When Riley Wesp changed his major from accounting to computer science after his sophomore year at Eastern Mennonite University, he wondered, amid enduring 18-credit-hour semesters necessary to graduate on time, if he’d made the right decision.
“There were definitely some lingering questions I had about whether I would be happy doing this in the future,” said Wesp, who juggled the change of major along with his commitment to the EMU Royals baseball team.
It didn’t take long though, once he arrived at EMU’s Washington Community Scholars’ Center this summer for a 10-week internship with IT firm Tech Impact to see those doubts disappear. Wesp will return for his senior year at EMU with the confidence that the IT field is indeed where his passions and talents lie.
That’s good news for Professor Kimberly Schmidt, who advised Wesp through the internship process, from the application and interview stages in the spring before he even arrived in Washington D.C. through the first hectic weeks of acclimation.
“Riley had a very successful internship and I’m thrilled,” Schmidt said. “His experience strengthens the partnership between Tech Impact and the WCSC. I look forward to future placements with Tech Impact.”
Working with an EMU alumnus
Tech Impact is one of several companies that have hosted WCSC students for internships in the IT field. In fact, Wesp’s supervisor for the summer was Francis Johnson, a 2007 graduate who also interned at Tech Impact while in the WCSC program. “I came here and never left,” he joked.
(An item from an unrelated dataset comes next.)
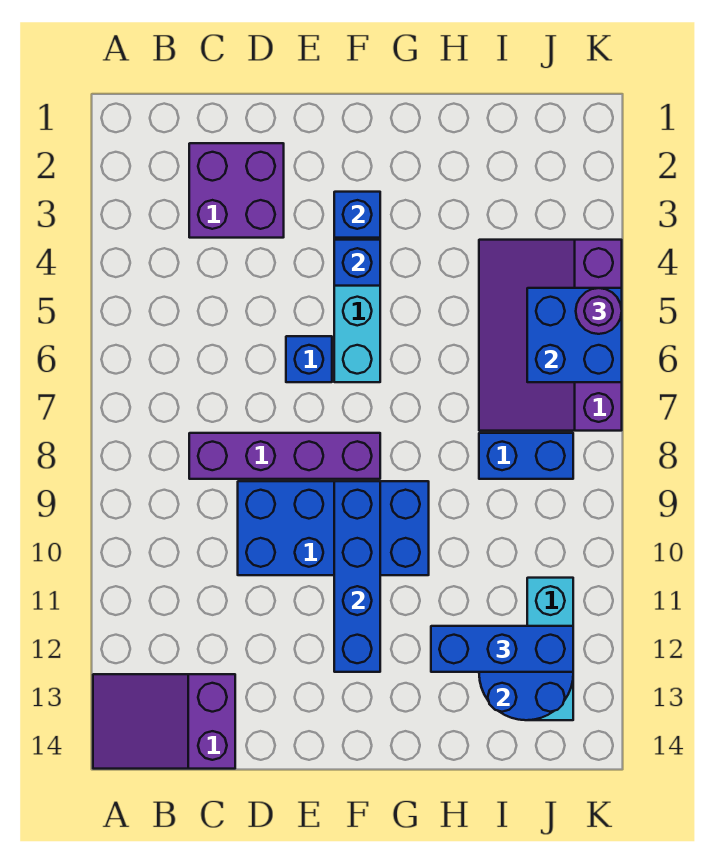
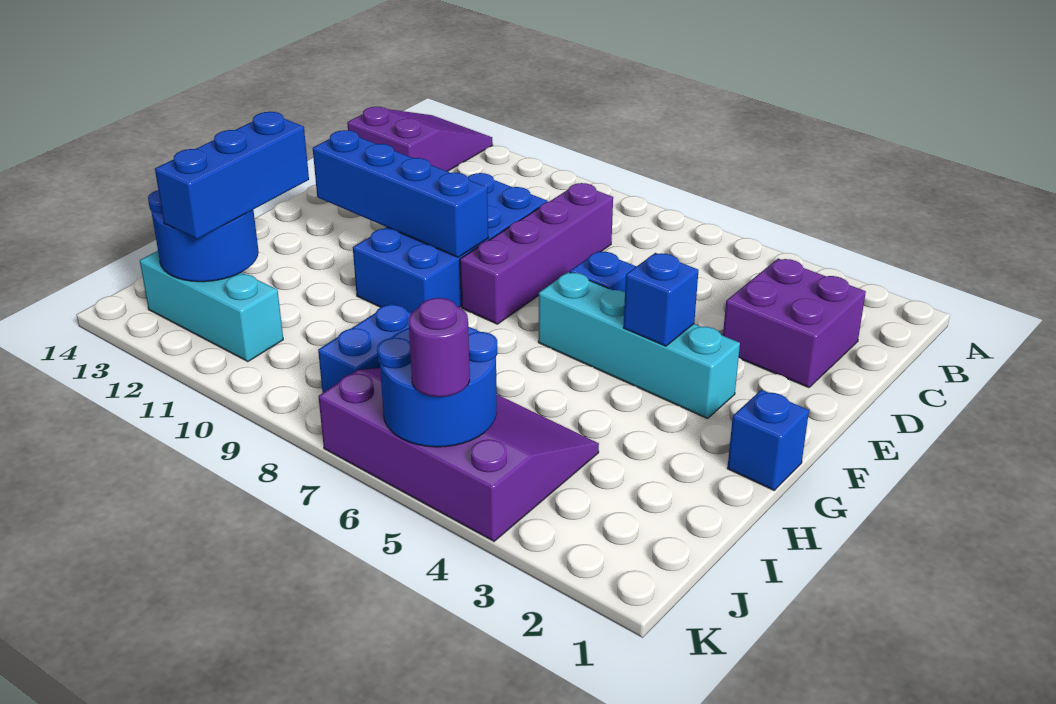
blue brick F3 level 2 -> blue brick G1 level 1
blue brick J5:K6 level 2 -> blue round brick J5:K6 level 2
Johnson, now based in Philadelphia, Pennsylvania, is Tech Impact’s director of technology services.
The company began in 2003 as a partnership between Microsoft and several foundations to provide IT support for nonprofit clients. From several locations around the country, network technicians and staff help with an array of problems, from troubleshooting to general maintenance. The company also has several successful workforce training programs.
Over the summer, Wesp experienced the entire range of ways that technicians interact with clients from providing consultations by phone and Skype, to routing in remotely or making on-site visits.
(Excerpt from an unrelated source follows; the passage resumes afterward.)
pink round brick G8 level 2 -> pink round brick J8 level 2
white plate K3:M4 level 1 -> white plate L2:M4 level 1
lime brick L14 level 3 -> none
A self-proclaimed “outgoing guy,” Wesp says he didn’t have any challenges with those interactions, but benefited from learning and practicing communication skills in a professional environment.
In just a short time, Wesp says he’s acquired “a ton” of new knowledge and the confidence to pursue both his final year of studies and a future in the profession.
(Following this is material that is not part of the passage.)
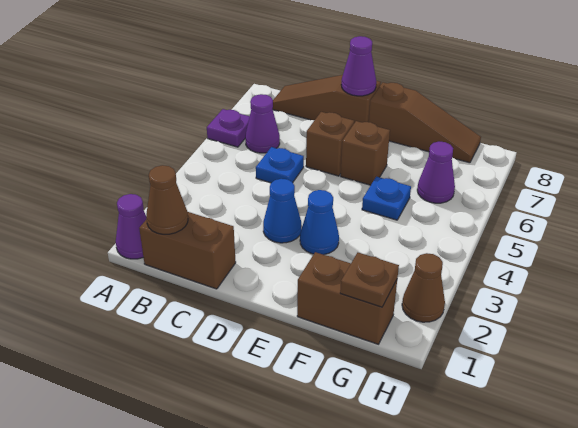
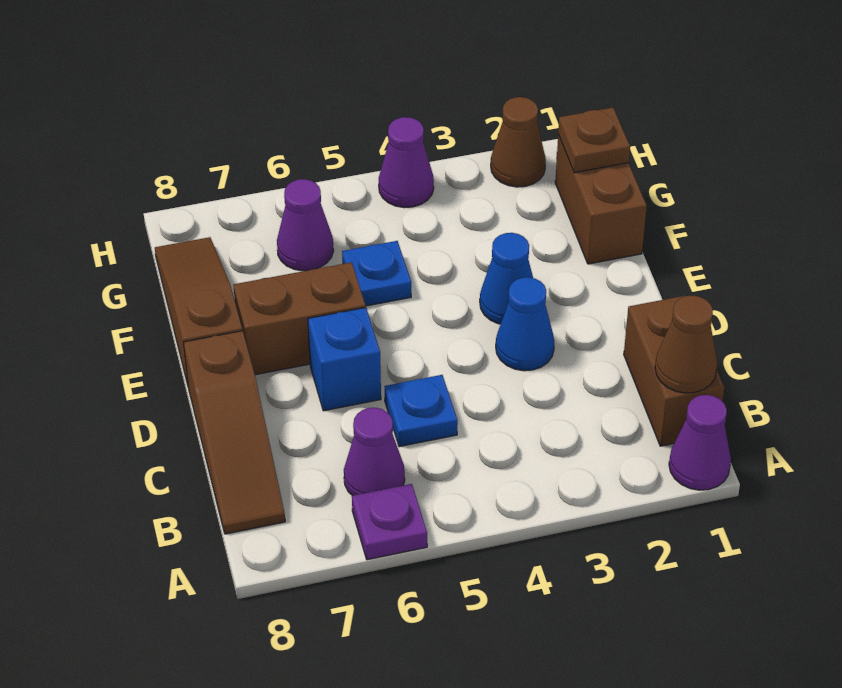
brown brick D6 level 1 -> blue brick D6 level 1
purple cone D8 level 2 -> purple cone H4 level 1
brown brick E6 level 1 -> brown brick E6:E7 level 1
“Working here has solidified that this is what I want to do in the future,” Wesp said. “I’ve loved it here and I’ve loved the people I’ve worked with. Every day, I learn something new. Now I can definitely see myself doing this 20 years down the road.”
The WCSC program is one way of fulfilling EMU’s cross-cultural requirement, but students also complete 14 units on topics related to vocational preparation and urban studies. Schmidt, along with Professor Ryan Good, teach courses and also mentor students in their new workplace environment. Program Assistant Karlyn Gehring is also an important contributor to day-to-day operations.
“One of our program goals is supporting the internship experience by facilitating reflection and engagement around where students want to go professionally, how they can get there, and what values they want to have shape those decisions,” Good said.
Wesp says he’s “definitely grown as a person,” stretched by the challenges of living with 13 other students in the Nelson Good House. Sharing a room with another student, and living with 11 more, has pushed him towards a greater awareness of what living in community means.
“I’ve really learned to pay attention, to work at understanding what people need and want so it can be better situation for all of us,” he said. One lasting memory, he said, is the two-day program retreat to Harper’s Ferry – a time to relax away from the city and “bond together” in ways he hadn’t expected.